Definition and Types of Solid Inclusion according to BS EN ISO 6520-1

Solid inclusions is solid foreign substances trapped in the weld metal.
Types of solid inclusions:

1. Slag inclusions

Slag trapped during welding which is an irregular shape so differs in appearance from a gas pore.  
Causes:
1. Incomplete slag removal from underlying surface of multi-pass weld
Prevention: Improve inter-run slag removal
2. Slag flooding ahead of arc
Prevention: Position work to gain control of slag Welder needs to correct electrode angle
3. Entrapment of slag in work surface
Prevention: Dress/make work surface smooth
A fine dispersion of inclusions may be present within the weld metal, particularly if the MMA process is used. These only become a problem when large or sharp-edged inclusions are produced.


2. Flux inclusions
Flux trapped during welding which is an irregular shape so differs in appearance from a gas pore. Appear only in flux associated welding processes (ie MMA, SAW and FCAW). 
Causes:
1. Unfused flux due to damaged coating
Prevention: Use electrodes in good condition
2. Flux fails to melt and becomes trapped in the weld (SAW or FCAW)
Prevention: Change the flux/wire. Adjust welding parameters ie current, voltage etc to produce satisfactory welding conditions
3. Oxide inclusions
Oxides trapped during welding which is an irregular shape so differs in appearance from a gas pore.
          Causes:
Heavy millscale/rust on work surface
Prevention: Grind surface prior to welding  
A special type of oxide inclusion is puckering, which occurs especially in the case of aluminium alloys. Gross oxide film enfoldment can occur due to a combination of unsatisfactory protection from atmospheric contamination and turbulence in the weld pool. 

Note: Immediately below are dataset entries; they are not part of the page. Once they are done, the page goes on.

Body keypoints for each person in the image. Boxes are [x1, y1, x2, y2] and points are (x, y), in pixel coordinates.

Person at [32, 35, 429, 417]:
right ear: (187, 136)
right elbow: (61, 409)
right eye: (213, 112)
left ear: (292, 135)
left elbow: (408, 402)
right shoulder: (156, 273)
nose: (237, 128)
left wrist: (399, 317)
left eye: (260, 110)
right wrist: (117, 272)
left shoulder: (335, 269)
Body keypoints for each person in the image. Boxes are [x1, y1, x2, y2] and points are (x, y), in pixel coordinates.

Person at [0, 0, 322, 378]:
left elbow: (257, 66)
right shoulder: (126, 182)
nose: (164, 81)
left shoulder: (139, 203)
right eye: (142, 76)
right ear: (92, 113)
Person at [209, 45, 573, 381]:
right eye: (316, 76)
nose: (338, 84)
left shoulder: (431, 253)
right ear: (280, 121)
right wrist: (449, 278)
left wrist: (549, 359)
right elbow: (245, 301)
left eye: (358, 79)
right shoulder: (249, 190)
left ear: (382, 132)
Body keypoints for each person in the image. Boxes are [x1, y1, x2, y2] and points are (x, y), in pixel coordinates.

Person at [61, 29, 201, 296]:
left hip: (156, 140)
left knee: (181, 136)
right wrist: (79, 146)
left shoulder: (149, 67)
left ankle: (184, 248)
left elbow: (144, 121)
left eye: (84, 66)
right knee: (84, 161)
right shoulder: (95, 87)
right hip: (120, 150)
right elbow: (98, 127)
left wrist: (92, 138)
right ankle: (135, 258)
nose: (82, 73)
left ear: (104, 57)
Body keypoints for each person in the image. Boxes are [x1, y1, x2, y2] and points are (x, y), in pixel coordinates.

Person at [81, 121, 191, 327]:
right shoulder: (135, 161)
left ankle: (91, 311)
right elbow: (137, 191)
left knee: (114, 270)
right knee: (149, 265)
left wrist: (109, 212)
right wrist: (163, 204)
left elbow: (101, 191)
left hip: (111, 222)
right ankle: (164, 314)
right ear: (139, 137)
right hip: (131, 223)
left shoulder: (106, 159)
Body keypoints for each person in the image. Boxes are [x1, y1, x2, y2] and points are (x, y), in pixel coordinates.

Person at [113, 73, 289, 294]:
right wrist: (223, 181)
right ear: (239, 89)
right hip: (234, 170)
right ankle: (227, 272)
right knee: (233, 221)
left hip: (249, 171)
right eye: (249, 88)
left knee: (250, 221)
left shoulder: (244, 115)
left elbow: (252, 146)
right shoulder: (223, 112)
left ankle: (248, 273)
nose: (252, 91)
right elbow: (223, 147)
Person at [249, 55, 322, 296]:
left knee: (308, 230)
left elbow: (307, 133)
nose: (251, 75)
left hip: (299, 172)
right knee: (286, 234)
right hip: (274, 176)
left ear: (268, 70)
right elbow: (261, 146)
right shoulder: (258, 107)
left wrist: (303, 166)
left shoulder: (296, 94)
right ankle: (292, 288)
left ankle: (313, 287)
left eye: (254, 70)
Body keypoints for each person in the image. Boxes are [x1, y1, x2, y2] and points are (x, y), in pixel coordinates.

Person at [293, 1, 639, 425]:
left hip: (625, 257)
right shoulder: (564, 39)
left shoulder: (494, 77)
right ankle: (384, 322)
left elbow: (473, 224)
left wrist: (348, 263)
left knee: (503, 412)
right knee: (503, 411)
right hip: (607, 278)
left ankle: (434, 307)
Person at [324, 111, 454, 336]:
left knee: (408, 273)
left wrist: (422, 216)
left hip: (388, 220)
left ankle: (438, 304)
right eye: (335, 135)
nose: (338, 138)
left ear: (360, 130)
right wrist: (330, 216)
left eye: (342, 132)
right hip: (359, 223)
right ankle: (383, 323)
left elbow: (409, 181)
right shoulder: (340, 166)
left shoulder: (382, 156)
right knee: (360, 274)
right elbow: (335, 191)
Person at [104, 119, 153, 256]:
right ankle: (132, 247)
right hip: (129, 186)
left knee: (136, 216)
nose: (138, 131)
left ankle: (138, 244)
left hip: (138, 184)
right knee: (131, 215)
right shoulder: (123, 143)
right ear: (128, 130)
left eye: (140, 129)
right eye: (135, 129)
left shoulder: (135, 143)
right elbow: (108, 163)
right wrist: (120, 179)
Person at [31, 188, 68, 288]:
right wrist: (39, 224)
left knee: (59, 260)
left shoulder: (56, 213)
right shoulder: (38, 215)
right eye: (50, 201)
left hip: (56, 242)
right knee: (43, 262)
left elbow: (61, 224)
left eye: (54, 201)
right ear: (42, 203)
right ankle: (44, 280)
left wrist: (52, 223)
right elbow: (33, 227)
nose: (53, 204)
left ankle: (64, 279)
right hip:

4. Metallic inclusions (Tungsten, Copper, other metal)
Particles of tungsten can become embedded during TIG welding appears as a light area on radiographs as tungsten is denser than the surrounding metal and absorbs larger amounts of X-/gamma radiation.
Causes:
1. Contact of electrode tip with weld pool
Prevention: Keep tungsten out of weld pool; use HF start
2. Contact of filler metal with hot tip of electrode
Prevention: Avoid contact between electrode and filler metal
3. Contamination of the electrode tip by spatter from the weld pool
Prevention: Reduce welding current; adjust shielding gas flow rate
4. Exceeding the current limit for a given electrode size or type
Prevention: Reduce welding current; replace electrode with a larger diameter one
5. Extension of electrode beyond the normal distance from the collet, resulting in overheating of the electrode
Prevention: Reduce electrode extension and/or welding current
6. Inadequate tightening of the collet
Prevention: Tighten the collet
7. Inadequate shielding gas flow rate or excessive draughts resulting in oxidation of the electrode tip
Prevention: Adjust the shielding gas flow rate; protect the weld area; ensure that the post gas flow after stopping the arc continues for at least five seconds
8. Splits or cracks in the electrode
Prevention: Change the electrode, ensure the correct size tungsten is selected for the given welding current used
9. Inadequate shielding gas (eg use of argon-oxygen or argon-carbon dioxide mixtures that are used for MAG welding)
Prevention: Change to correct gas composition